En 2008, sur une initiative du ministre Ouri Ariel, la Knesset a adopté une loi reconnaissant le Sigd comme étant un jour férié. Quelques mois plus tard, il a été introduit dans la liste des fêtes officielles célébrées en Israël. A l’heure actuelle, cette date est marquée par les Olim d’Ethiopie et le public israélien ne participe que de façon symbolique aux festivités.

Ce jour-là, les fidèles jeûnent jusqu’à la mi-journée et prient pour la reconstruction du Temple de Jérusalem en récitant des textes saints provenant de manuscrits de la communauté Beta Israël.

Avant de monter en Israël, les Juifs éthiopiens demandaient également à D. de les faire retourner en Eretz Israël.

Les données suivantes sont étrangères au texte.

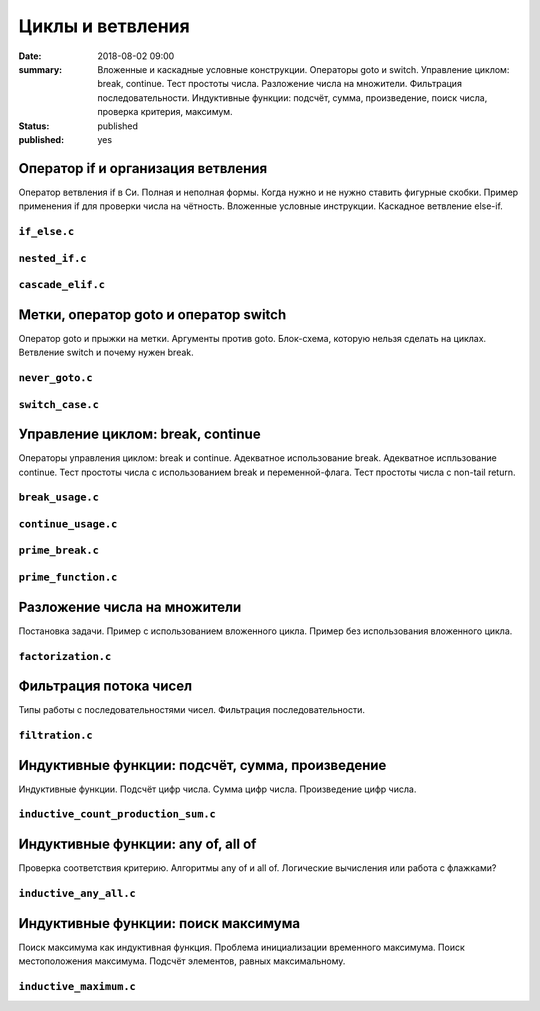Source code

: Циклы и ветвления
#################

:date: 2018-08-02 09:00
:summary:	Вложенные и каскадные условные конструкции. Операторы goto и switch. Управление циклом: break, continue. Тест простоты числа. Разложение числа на множители. Фильтрация последовательности. Индуктивные функции: подсчёт, сумма, произведение, поиск числа, проверка критерия, максимум.
:status: published
:published: yes

.. default-role:: code


Оператор if и организация ветвления
===================================

.. youtube:: E_5mLXawjbM

Оператор ветвления if в Си. Полная и неполная формы.
Когда нужно и не нужно ставить фигурные скобки.
Пример применения if для проверки числа на чётность.
Вложенные условные инструкции.
Каскадное ветвление else-if.


``if_else.c``
-------------

.. code-include:: code/lesson2/if_else.c
    :lexer: cpp

``nested_if.c``
---------------

.. code-include:: code/lesson2/nested_if.c
    :lexer: cpp

``cascade_elif.c``
------------------

.. code-include:: code/lesson2/cascade_elif.c
    :lexer: cpp
	

Метки, оператор goto и оператор switch
======================================

.. youtube:: sHjJ2OIiIas

Оператор goto и прыжки на метки.
Аргументы против goto.
Блок-схема, которую нельзя сделать на циклах.
Ветвление switch и почему нужен break.

``never_goto.c``
----------------

.. code-include:: code/lesson2/never_goto.c
    :lexer: cpp

``switch_case.c``
-----------------

.. code-include:: code/lesson2/switch_case.c
    :lexer: cpp
	
Управление циклом: break, continue
==================================

.. youtube:: V9zc-Ik8TtI

Операторы управления циклом: break и continue.
Адекватное использование break.
Адекватное испльзование continue.
Тест простоты числа с использованием break и переменной-флага.
Тест простоты числа с non-tail return.

``break_usage.c``
-----------------

.. code-include:: code/lesson2/break_usage.c
    :lexer: cpp


``continue_usage.c``
--------------------

.. code-include:: code/lesson2/continue_usage.c
    :lexer: cpp


``prime_break.c``
-----------------

.. code-include:: code/lesson2/prime_break.c
    :lexer: cpp


``prime_function.c``
--------------------

.. code-include:: code/lesson2/prime_function.c
    :lexer: cpp

Разложение числа на множители
=============================

.. youtube:: eGUwTj2v42c

Постановка задачи.
Пример с использованием вложенного цикла.
Пример без использования вложенного цикла.

``factorization.c``
-------------------

.. code-include:: code/lesson2/factorization.c
    :lexer: cpp

Фильтрация потока чисел
=======================

.. youtube:: gTv7izWvXXg

Типы работы с последовательностями чисел.
Фильтрация последовательности.

``filtration.c``
----------------

.. code-include:: code/lesson2/filtration.c
    :lexer: cpp


Индуктивные функции: подсчёт, сумма, произведение
=================================================

.. youtube:: ZheB3ItHdxA

Индуктивные функции.
Подсчёт цифр числа.
Сумма цифр числа.
Произведение цифр числа.

``inductive_count_production_sum.c``
------------------------------------

.. code-include:: code/lesson2/inductive_count_production_sum.c
    :lexer: cpp

Индуктивные функции: any of, all of
===================================

.. youtube:: _Z6RyZ52-7o

Проверка соответствия критерию.
Алгоритмы any of и all of.
Логические вычисления или работа с флажками?

``inductive_any_all.c``
-----------------------

.. code-include:: code/lesson2/inductive_any_all.c
    :lexer: cpp

Индуктивные функции: поиск максимума
====================================

.. youtube:: MaVd1L892Yw

Поиск максимума как индуктивная функция.
Проблема инициализации временного максимума.
Поиск местоположения максимума.
Подсчёт элементов, равных максимальному.

``inductive_maximum.c``
-----------------------

.. code-include:: code/lesson2/inductive_maximum.c
    :lexer: cpp


.. Видео ролики курса:
	2_01-if_else_nested_and_cascade.mp4
	2_02-goto_switch.mp4
	2_03-break_continue_return.mp4
	2_04-factorization.mp4
	2_05-filtration.mp4
	2_06-count_sum_production.mp4
	2_07-inductive_any_all.mp4
	2_08-maximum_search.mp4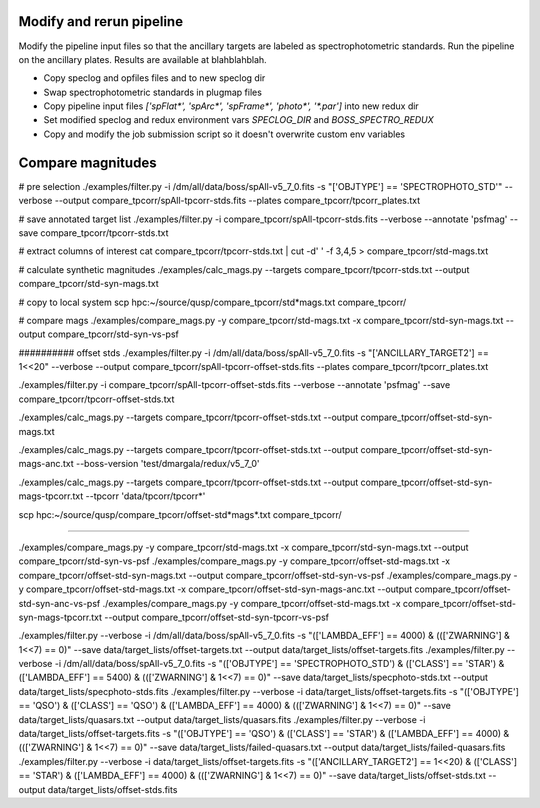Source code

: Modify and rerun pipeline
#########################

Modify the pipeline input files so that the ancillary targets are labeled as spectrophotometric standards. Run the pipeline on the ancillary plates. Results are available at blahblahblah.

* Copy speclog and opfiles files and to new speclog dir
* Swap spectrophotometric standards in plugmap files
* Copy pipeline input files `['spFlat*', 'spArc*', 'spFrame*', 'photo*', '*.par']` into new redux dir
* Set modified speclog and redux environment vars `SPECLOG_DIR` and `BOSS_SPECTRO_REDUX`
* Copy and modify the job submission script so it doesn't overwrite custom env variables

Compare magnitudes
##################

# pre selection
./examples/filter.py -i /dm/all/data/boss/spAll-v5_7_0.fits -s "['OBJTYPE'] == 'SPECTROPHOTO_STD'" --verbose --output compare_tpcorr/spAll-tpcorr-stds.fits --plates compare_tpcorr/tpcorr_plates.txt

# save annotated target list
./examples/filter.py -i compare_tpcorr/spAll-tpcorr-stds.fits --verbose --annotate 'psfmag' --save compare_tpcorr/tpcorr-stds.txt

# extract columns of interest
cat compare_tpcorr/tpcorr-stds.txt | cut -d' ' -f 3,4,5 > compare_tpcorr/std-mags.txt

# calculate synthetic magnitudes
./examples/calc_mags.py --targets compare_tpcorr/tpcorr-stds.txt --output compare_tpcorr/std-syn-mags.txt

# copy to local system
scp hpc:~/source/qusp/compare_tpcorr/std*mags.txt compare_tpcorr/

# compare mags
./examples/compare_mags.py -y compare_tpcorr/std-mags.txt -x compare_tpcorr/std-syn-mags.txt --output compare_tpcorr/std-syn-vs-psf

########## offset stds
./examples/filter.py -i /dm/all/data/boss/spAll-v5_7_0.fits -s "['ANCILLARY_TARGET2'] == 1<<20" --verbose --output compare_tpcorr/spAll-tpcorr-offset-stds.fits --plates compare_tpcorr/tpcorr_plates.txt

./examples/filter.py -i compare_tpcorr/spAll-tpcorr-offset-stds.fits --verbose --annotate 'psfmag' --save compare_tpcorr/tpcorr-offset-stds.txt

./examples/calc_mags.py --targets compare_tpcorr/tpcorr-offset-stds.txt --output compare_tpcorr/offset-std-syn-mags.txt

./examples/calc_mags.py --targets compare_tpcorr/tpcorr-offset-stds.txt --output compare_tpcorr/offset-std-syn-mags-anc.txt --boss-version 'test/dmargala/redux/v5_7_0'

./examples/calc_mags.py --targets compare_tpcorr/tpcorr-offset-stds.txt --output compare_tpcorr/offset-std-syn-mags-tpcorr.txt --tpcorr 'data/tpcorr/tpcorr*'

scp hpc:~/source/qusp/compare_tpcorr/offset-std*mags*.txt compare_tpcorr/

##########

./examples/compare_mags.py -y compare_tpcorr/std-mags.txt -x compare_tpcorr/std-syn-mags.txt --output compare_tpcorr/std-syn-vs-psf
./examples/compare_mags.py -y compare_tpcorr/offset-std-mags.txt -x compare_tpcorr/offset-std-syn-mags.txt --output compare_tpcorr/offset-std-syn-vs-psf
./examples/compare_mags.py -y compare_tpcorr/offset-std-mags.txt -x compare_tpcorr/offset-std-syn-mags-anc.txt --output compare_tpcorr/offset-std-syn-anc-vs-psf
./examples/compare_mags.py -y compare_tpcorr/offset-std-mags.txt -x compare_tpcorr/offset-std-syn-mags-tpcorr.txt --output compare_tpcorr/offset-std-syn-tpcorr-vs-psf

###########################
###########################

./examples/filter.py --verbose -i /dm/all/data/boss/spAll-v5_7_0.fits -s "(['LAMBDA_EFF'] == 4000) & ((['ZWARNING'] & 1<<7) == 0)" --save data/target_lists/offset-targets.txt --output data/target_lists/offset-targets.fits
./examples/filter.py --verbose -i /dm/all/data/boss/spAll-v5_7_0.fits -s "(['OBJTYPE'] == 'SPECTROPHOTO_STD') & (['CLASS'] == 'STAR') & (['LAMBDA_EFF'] == 5400) & ((['ZWARNING'] & 1<<7) == 0)" --save data/target_lists/specphoto-stds.txt --output data/target_lists/specphoto-stds.fits
./examples/filter.py --verbose -i data/target_lists/offset-targets.fits -s "(['OBJTYPE'] == 'QSO') & (['CLASS'] == 'QSO') & (['LAMBDA_EFF'] == 4000) & ((['ZWARNING'] & 1<<7) == 0)" --save data/target_lists/quasars.txt --output data/target_lists/quasars.fits
./examples/filter.py --verbose -i data/target_lists/offset-targets.fits -s "(['OBJTYPE'] == 'QSO') & (['CLASS'] == 'STAR') & (['LAMBDA_EFF'] == 4000) & ((['ZWARNING'] & 1<<7) == 0)" --save data/target_lists/failed-quasars.txt --output data/target_lists/failed-quasars.fits
./examples/filter.py --verbose -i data/target_lists/offset-targets.fits -s "(['ANCILLARY_TARGET2'] == 1<<20) & (['CLASS'] == 'STAR') & (['LAMBDA_EFF'] == 4000) & ((['ZWARNING'] & 1<<7) == 0)" --save data/target_lists/offset-stds.txt --output data/target_lists/offset-stds.fits
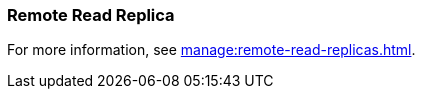=== Remote Read Replica 
:term-name: Remote Read Replica 
:hover-text: A read-only topic that mirrors a topic on a different cluster, using data from Tiered Storage.
:category: Redpanda

For more information, see xref:manage:remote-read-replicas.adoc[].
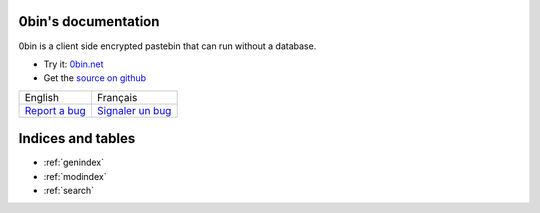 0bin's documentation
======================

0bin is a client side encrypted pastebin that can run without a database.

* Try it: `0bin.net <http://0bin.net>`_
* Get the `source on github <https://github.com/sametmax/0bin>`_

.. http://www.sensefulsolutions.com/2010/10/format-text-as-table.html

+-------------------------+--------------------------------+
|         English         |           Français             |
+-------------------------+--------------------------------+
|                         |                                |
|.. toctree::             |.. toctree::                    |
|   :maxdepth: 1          |   :maxdepth: 1                 |
|                         |                                |
|   en/intro              |   fr/intro                     |
|   en/easy_install       |   fr/easy_install              |
|   en/apache_install     |   fr/apache_install            |
|   en/nginx_install      |   fr/nginx_install             |
|   en/using_supervisor   |   fr/using_supervisor          |
|   en/theming            |   fr/theming                   |
|   en/options            |   fr/options                   |
|                         |                                |
|`Report a bug`_          |`Signaler un bug`_              |
+-------------------------+--------------------------------+


Indices and tables
==================

* :ref:`genindex`
* :ref:`modindex`
* :ref:`search`

.. _Signaler un bug: https://github.com/sametmax/0bin/issues
.. _Report a bug: <https://github.com/sametmax/0bin/issues>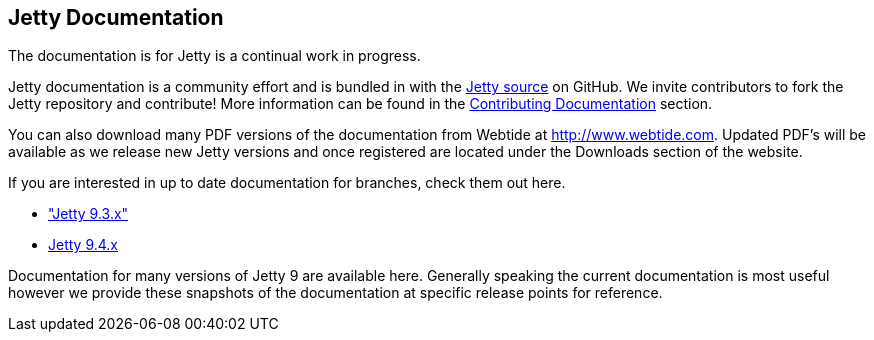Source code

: 
== Jetty Documentation

The documentation is for Jetty is a continual work in progress.

Jetty documentation is a community effort and is bundled in with the link:http://github.com/eclipse/jetty.project[Jetty source] on GitHub. 
We invite contributors to fork the Jetty repository and contribute! 
More information can be found in the link:/jetty/documentation/9.3.9.v20160517/contributing-documentation.html[Contributing Documentation] section.

You can also download many PDF versions of the documentation from Webtide at http://www.webtide.com. 
Updated PDF's will be available as we release new Jetty versions and once registered are located under the Downloads section of the website.

If you are interested in up to date documentation for branches, check them out here.

* link:/jetty/documentation/9.3.x["Jetty 9.3.x"]
* link:/jetty/documentation/9.4.x[Jetty 9.4.x]

Documentation for many versions of Jetty 9 are available here. 
Generally speaking the current documentation is most useful however we provide these snapshots of the documentation at specific release points for reference.

++++
<?dbhtml-include href="version-table.html"?>
++++

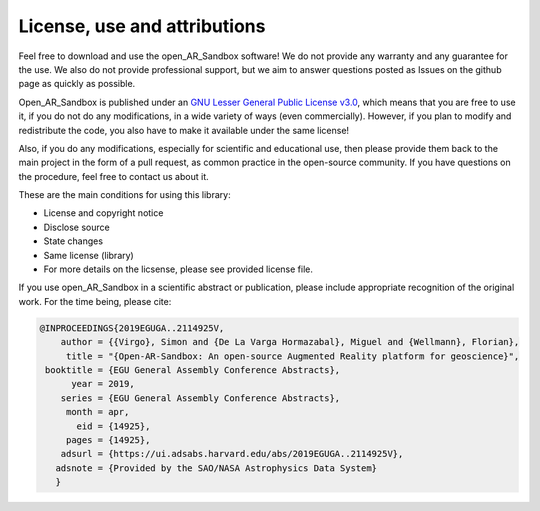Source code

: .. AR_Sandbox documentation master file, created by
   sphinx-quickstart on Tue Apr 14 17:11:54 2021.
   You can adapt this file completely to your liking, but it should at least
   contain the root `toctree` directive.

License, use and attributions
=============================

Feel free to download and use the open_AR_Sandbox software! We do not provide any warranty and any guarantee for the
use. We also do not provide professional support, but we aim to answer questions posted as Issues on the github page as
quickly as possible.

Open_AR_Sandbox is published under an `GNU Lesser General Public License v3.0 <https://www.gnu.org/licenses/lgpl-3.0.de.html>`_, which means that you are free to use it,
if you do not do any modifications, in a wide variety of ways (even commercially). However, if you plan to modify and
redistribute the code, you also have to make it available under the same license!

Also, if you do any modifications, especially for scientific and educational use, then please provide them back to the
main project in the form of a pull request, as common practice in the open-source community. If you have questions on
the procedure, feel free to contact us about it.

These are the main conditions for using this library:

- License and copyright notice
- Disclose source
- State changes
- Same license (library)
- For more details on the licsense, please see provided license file.

If you use open_AR_Sandbox in a scientific abstract or publication, please include appropriate recognition of the
original work. For the time being, please cite:

.. code::

   @INPROCEEDINGS{2019EGUGA..2114925V,
       author = {{Virgo}, Simon and {De La Varga Hormazabal}, Miguel and {Wellmann}, Florian},
        title = "{Open-AR-Sandbox: An open-source Augmented Reality platform for geoscience}",
    booktitle = {EGU General Assembly Conference Abstracts},
         year = 2019,
       series = {EGU General Assembly Conference Abstracts},
        month = apr,
          eid = {14925},
        pages = {14925},
       adsurl = {https://ui.adsabs.harvard.edu/abs/2019EGUGA..2114925V},
      adsnote = {Provided by the SAO/NASA Astrophysics Data System}
      }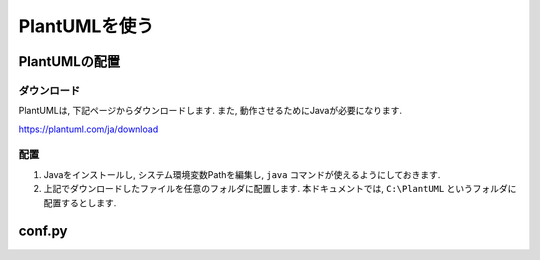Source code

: ================
 PlantUMLを使う
================


PlantUMLの配置
==============

ダウンロード
------------

PlantUMLは, 下記ページからダウンロードします.
また, 動作させるためにJavaが必要になります.

https://plantuml.com/ja/download

配置
----

1. Javaをインストールし, システム環境変数Pathを編集し, ``java`` コマンドが使えるようにしておきます.
2. 上記でダウンロードしたファイルを任意のフォルダに配置します.
   本ドキュメントでは, ``C:\PlantUML`` というフォルダに配置するとします.

conf.py
=======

Ils se réunissaient alors sur le sommet d’une haute montagne symbolisant le Mont Sinaï, lieu du Don de la Tora, conduits par leurs prêtres. Ces coutumes s’inspirent du serment des prophètes Ezra et Néhémie à l’époque du retour à Sion. Aujourd’hui, ils se réunissent à Jérusalem.

D’après une étude du Bureau central des Statistiques, la communauté juive éthiopienne d’Israël comptait, fin 2016, plus de 144 000 âmes. 85 600 d’entre eux sont nés en Ethiopie alors que 58 000 autres, de parents natifs d’Ethiopie, ont vu le jour en Israël.

La majorité de cette population vit dans le centre (39 %) ou dans le sud (24 %) du pays. Dans l’ensemble, ils semblent s’être relativement bien intégrés et ils conservent leur particularité et leurs coutumes. Il reste encore des Juifs en Ethiopie et 214 d’entre eux sont montés en Israël en 2016.